Now we must define the ODEBlock which will replace the residual block. What you see below is the map $x_0 \to x(1)$ where $x$ is the solution of the differential equation ++ \dot{x}(t) = f(x(t), a), \quad t\in[0,1], \quad x(0) = x_0 ++ where $a$ is the set of parameters for conv. More precisely, ++ \dot{x}(t) = \text{gn} \circ \text{conv}(a) \circ \text{relu} \circ \text{gn}(x(t)), \quad t\in[0,1], \quad x(0)=x_0 ++ where all the parameters $a$ are coming from the convolution.

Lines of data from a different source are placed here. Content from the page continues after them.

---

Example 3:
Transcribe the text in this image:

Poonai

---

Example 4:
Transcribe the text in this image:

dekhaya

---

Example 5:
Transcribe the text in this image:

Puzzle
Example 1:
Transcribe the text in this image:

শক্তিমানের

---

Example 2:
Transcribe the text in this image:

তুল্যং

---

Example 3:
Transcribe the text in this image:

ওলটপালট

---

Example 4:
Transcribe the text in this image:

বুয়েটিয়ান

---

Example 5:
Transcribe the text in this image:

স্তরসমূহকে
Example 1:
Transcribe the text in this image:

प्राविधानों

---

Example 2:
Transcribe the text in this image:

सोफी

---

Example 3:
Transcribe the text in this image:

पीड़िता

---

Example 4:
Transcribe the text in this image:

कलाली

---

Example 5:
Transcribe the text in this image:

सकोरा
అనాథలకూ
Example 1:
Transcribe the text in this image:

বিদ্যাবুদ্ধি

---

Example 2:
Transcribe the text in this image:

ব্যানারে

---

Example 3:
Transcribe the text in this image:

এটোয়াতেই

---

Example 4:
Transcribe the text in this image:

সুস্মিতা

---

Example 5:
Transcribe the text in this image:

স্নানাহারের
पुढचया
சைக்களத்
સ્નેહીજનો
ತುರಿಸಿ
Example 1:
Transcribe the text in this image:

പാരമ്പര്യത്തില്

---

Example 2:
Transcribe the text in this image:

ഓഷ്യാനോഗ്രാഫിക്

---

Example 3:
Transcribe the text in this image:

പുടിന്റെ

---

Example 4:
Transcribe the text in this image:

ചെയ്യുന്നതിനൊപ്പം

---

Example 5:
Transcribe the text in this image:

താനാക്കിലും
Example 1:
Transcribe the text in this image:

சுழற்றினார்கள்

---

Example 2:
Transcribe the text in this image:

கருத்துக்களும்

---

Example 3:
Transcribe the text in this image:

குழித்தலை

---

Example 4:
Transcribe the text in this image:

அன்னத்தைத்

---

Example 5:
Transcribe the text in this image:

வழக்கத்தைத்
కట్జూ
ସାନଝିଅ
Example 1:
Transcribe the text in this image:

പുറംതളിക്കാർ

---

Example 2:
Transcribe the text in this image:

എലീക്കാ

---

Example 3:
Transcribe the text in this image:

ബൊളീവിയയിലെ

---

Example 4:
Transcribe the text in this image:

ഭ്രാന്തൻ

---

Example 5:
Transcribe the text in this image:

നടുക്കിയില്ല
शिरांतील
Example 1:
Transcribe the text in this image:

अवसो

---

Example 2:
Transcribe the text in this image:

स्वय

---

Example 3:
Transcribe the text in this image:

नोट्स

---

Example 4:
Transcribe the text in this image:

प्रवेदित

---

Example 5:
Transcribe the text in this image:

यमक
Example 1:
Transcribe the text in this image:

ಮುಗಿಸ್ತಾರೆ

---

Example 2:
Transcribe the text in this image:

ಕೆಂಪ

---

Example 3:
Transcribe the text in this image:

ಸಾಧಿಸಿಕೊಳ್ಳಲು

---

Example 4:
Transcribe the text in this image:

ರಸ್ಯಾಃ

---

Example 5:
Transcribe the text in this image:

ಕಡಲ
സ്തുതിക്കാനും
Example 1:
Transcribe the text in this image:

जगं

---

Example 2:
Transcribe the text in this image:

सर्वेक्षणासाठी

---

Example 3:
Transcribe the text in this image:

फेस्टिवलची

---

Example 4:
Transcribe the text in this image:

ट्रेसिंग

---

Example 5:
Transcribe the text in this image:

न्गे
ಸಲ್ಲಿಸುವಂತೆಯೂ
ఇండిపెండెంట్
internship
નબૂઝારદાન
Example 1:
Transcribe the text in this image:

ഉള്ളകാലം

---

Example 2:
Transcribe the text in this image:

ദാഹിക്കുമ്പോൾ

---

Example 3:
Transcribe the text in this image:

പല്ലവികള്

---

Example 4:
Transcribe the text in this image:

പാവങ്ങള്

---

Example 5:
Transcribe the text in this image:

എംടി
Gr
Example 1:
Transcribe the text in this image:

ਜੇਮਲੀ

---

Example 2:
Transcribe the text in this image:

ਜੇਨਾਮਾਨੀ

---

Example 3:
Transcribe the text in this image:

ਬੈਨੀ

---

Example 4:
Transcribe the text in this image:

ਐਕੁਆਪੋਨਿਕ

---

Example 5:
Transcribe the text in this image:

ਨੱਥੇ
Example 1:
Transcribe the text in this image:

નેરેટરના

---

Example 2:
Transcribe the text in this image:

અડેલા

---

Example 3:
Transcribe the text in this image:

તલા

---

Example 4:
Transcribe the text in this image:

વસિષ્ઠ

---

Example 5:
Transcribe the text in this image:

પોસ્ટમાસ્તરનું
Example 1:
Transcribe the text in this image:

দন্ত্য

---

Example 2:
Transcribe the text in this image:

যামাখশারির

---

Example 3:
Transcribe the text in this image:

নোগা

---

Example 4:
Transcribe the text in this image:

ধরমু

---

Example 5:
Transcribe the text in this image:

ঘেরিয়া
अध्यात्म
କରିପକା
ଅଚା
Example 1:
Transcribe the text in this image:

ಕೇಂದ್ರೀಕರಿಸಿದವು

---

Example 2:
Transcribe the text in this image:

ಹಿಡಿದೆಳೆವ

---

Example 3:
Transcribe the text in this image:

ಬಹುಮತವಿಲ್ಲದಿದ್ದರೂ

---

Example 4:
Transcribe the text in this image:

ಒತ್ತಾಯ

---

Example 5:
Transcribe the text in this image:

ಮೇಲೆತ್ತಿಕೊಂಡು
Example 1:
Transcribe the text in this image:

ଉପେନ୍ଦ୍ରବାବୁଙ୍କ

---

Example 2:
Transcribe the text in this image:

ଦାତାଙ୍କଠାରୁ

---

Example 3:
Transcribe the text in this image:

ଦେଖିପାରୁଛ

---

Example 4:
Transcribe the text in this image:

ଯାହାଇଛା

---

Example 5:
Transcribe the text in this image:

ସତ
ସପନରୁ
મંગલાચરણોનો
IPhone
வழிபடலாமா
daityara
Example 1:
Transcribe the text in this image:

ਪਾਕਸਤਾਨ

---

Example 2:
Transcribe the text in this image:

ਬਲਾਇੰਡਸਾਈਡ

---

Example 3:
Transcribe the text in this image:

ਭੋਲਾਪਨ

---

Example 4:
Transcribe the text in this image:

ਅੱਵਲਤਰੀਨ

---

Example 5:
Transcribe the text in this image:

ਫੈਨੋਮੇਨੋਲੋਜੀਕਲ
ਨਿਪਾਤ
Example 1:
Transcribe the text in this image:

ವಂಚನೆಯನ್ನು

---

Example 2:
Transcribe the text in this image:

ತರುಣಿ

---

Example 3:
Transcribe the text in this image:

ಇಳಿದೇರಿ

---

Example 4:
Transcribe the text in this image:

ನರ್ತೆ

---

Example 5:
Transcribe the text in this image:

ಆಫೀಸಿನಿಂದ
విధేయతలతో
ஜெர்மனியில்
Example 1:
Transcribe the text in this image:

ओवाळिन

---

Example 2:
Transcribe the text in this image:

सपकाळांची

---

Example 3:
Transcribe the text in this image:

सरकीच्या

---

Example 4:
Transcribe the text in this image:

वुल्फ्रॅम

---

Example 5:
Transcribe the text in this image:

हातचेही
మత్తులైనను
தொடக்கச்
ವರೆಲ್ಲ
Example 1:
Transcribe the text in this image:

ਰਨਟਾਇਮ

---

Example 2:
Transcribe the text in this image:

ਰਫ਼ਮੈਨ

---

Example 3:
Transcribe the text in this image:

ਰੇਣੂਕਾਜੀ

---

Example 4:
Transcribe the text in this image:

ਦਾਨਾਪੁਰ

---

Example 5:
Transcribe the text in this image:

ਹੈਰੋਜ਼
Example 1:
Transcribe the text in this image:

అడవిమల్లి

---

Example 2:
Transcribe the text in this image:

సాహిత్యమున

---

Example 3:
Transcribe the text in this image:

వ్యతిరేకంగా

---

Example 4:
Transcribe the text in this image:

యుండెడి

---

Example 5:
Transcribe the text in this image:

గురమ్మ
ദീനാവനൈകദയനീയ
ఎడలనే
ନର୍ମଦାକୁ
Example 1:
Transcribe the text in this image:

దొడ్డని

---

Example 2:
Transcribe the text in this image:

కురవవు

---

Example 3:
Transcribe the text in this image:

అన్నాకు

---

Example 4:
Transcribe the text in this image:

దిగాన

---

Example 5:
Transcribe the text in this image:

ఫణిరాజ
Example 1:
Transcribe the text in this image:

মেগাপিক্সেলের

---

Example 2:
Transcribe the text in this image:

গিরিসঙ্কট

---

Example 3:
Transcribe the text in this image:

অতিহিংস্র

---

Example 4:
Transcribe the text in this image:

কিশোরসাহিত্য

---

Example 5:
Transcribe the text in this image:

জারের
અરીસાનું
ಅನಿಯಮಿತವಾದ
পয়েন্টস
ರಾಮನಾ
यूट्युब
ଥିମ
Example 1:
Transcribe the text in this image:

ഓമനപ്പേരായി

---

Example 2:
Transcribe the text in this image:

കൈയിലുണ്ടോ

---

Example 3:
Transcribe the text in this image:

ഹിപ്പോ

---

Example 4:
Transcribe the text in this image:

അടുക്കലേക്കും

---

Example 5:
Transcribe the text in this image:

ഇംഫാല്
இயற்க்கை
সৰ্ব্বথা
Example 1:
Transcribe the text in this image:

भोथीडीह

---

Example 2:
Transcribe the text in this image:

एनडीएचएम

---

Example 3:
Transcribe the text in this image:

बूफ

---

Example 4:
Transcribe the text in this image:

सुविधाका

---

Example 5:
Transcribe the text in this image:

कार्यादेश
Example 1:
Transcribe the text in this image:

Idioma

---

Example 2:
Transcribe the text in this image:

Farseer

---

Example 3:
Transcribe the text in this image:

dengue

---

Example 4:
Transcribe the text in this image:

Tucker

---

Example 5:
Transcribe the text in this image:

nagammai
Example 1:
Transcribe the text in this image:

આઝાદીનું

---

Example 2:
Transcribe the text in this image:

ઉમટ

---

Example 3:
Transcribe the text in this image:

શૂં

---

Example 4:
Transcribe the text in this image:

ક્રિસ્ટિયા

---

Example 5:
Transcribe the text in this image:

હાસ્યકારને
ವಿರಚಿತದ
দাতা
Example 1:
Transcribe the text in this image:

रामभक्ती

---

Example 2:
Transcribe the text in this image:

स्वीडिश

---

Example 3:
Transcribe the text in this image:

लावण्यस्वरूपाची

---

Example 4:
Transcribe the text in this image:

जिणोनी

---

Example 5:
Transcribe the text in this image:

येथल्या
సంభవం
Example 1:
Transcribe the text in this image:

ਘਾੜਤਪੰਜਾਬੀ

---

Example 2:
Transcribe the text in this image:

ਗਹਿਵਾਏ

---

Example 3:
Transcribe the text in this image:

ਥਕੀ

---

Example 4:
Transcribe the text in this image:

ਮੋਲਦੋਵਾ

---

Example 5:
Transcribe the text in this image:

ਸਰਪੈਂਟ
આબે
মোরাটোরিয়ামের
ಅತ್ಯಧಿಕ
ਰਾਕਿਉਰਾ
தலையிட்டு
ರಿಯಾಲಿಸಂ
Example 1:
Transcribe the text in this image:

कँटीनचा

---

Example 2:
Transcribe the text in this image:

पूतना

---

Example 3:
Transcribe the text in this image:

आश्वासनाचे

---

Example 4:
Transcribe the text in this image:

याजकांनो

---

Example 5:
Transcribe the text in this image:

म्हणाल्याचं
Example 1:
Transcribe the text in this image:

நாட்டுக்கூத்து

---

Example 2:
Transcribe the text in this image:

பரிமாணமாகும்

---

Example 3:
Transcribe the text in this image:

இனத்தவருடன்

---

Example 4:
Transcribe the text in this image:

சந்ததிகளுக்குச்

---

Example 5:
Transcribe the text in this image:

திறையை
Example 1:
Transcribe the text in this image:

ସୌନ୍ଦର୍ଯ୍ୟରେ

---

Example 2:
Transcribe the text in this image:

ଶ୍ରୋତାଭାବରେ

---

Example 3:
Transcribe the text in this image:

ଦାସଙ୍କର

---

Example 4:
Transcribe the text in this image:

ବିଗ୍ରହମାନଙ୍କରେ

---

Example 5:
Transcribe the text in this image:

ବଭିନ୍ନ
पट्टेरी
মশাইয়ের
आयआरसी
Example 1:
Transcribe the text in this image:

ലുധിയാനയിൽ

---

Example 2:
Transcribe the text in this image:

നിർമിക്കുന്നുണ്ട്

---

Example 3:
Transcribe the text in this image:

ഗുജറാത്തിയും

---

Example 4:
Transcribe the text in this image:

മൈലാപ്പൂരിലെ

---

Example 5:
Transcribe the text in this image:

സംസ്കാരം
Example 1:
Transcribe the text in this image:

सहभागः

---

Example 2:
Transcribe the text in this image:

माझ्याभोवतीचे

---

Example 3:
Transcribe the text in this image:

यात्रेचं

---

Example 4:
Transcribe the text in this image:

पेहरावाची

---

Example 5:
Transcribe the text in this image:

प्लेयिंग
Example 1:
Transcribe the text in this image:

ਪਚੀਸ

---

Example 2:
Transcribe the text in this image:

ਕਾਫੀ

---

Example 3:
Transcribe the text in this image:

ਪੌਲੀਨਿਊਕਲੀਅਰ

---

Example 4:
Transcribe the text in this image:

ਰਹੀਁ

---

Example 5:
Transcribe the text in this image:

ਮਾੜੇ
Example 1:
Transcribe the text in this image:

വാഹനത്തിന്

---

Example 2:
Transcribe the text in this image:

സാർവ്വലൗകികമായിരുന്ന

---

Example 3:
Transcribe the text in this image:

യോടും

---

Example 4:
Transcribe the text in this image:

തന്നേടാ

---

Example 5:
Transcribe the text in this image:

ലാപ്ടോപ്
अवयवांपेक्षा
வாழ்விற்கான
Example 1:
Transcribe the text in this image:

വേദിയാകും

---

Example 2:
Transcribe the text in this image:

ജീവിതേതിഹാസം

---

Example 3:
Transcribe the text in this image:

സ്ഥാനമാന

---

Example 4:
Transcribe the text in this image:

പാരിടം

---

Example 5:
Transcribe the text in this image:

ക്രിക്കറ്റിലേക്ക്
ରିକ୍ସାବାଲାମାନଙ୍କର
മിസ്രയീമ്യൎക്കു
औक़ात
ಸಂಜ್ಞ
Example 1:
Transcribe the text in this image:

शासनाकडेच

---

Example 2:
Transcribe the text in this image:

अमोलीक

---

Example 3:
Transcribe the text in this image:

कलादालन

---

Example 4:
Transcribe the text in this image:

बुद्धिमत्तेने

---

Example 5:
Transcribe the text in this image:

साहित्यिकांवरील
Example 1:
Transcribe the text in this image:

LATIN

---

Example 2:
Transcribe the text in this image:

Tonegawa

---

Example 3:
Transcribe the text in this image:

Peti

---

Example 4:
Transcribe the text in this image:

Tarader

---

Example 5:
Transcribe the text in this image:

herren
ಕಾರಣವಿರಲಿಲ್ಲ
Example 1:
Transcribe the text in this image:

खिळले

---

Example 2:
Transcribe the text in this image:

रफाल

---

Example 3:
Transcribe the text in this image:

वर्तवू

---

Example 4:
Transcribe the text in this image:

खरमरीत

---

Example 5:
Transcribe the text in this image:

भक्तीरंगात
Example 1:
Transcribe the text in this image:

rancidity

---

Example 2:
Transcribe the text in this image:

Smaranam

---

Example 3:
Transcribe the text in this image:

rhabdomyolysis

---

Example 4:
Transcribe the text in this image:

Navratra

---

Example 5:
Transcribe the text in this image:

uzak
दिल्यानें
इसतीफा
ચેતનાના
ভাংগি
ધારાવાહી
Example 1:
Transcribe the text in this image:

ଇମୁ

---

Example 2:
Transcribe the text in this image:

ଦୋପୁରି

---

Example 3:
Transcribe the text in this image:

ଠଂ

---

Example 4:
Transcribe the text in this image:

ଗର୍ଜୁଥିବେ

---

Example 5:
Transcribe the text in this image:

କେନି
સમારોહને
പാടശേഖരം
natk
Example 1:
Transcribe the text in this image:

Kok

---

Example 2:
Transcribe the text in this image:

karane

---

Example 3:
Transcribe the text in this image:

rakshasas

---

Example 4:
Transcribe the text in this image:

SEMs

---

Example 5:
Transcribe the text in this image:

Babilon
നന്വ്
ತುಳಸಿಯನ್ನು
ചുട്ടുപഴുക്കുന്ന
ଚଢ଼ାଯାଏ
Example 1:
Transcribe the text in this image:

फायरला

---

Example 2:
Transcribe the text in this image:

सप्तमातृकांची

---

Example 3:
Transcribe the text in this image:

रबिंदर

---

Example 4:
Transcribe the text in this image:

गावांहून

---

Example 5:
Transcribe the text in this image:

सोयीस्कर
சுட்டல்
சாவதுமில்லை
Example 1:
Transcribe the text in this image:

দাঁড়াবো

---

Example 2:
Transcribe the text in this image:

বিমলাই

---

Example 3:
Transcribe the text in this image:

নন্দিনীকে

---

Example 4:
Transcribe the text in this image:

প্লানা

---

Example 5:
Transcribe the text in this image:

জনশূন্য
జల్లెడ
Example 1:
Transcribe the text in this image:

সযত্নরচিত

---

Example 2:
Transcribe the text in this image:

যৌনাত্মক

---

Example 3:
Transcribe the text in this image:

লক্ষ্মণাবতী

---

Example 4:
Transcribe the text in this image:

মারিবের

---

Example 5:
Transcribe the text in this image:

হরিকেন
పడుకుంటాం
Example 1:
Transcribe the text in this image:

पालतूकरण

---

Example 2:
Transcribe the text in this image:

class ODEBlock(nn.Module):
	def __init__(self, odefunc):
		super(ODEBlock, self).__init__()
		self.odefunc = odefunc
		self.integration_time = torch.tensor([0, 1]).float()

	def forward(self, x):
		out = odeint(self.odefunc, x, self.integration_time, rtol=1e-1, atol=1e-1) # high tolerances for speed

		# first dimension is x(0) and second is x(1),
		# so we just want the second
		return out[1]

Now we create a ODENet with this block. There are three parts to this ODENet.

  1. We take our 28-by-28 image and apply a 3-by-3 convolution without padding to it with 6 output channels. Then we apply GroupNorm and ReLU.
  2. We apply the ODEBlock.
  3. We apply a 2-by-2 average pool and one fully connected linear layer. I keep track of the image dimensions below.
class ODENet(MyNet):
	def __init__(self):
		super(ODENet, self).__init__('mnist_odenet')
		self.conv1 = nn.Conv2d(1, 6, 3)
		self.gn = nn.GroupNorm(6, 6)
		self.odefunc = ODEFunc(6)
		self.odeblock = ODEBlock(self.odefunc)
		self.pool = nn.AvgPool2d(2)
		self.fc = nn.Linear(6 * 13 * 13, 10)

	def forward(self, x):
		# 26 x 26
		x = self.conv1(x)
		x = F.relu(self.gn(x))

		# stays 26 x 26
		x = self.odeblock(x)

		# 13 x 13
		x = self.pool(x)

		# fully connected layer
		x = x.view(-1, 6*13*13)
		x = self.fc(x)

		return x

That’s all! Now we just define the training and testing methods.

def train(net):
	n = 60000 / (5*16) # batch size 16
	criterion = nn.CrossEntropyLoss()
	optimizer = optim.SGD(net.parameters(), lr=0.001, momentum=0.9)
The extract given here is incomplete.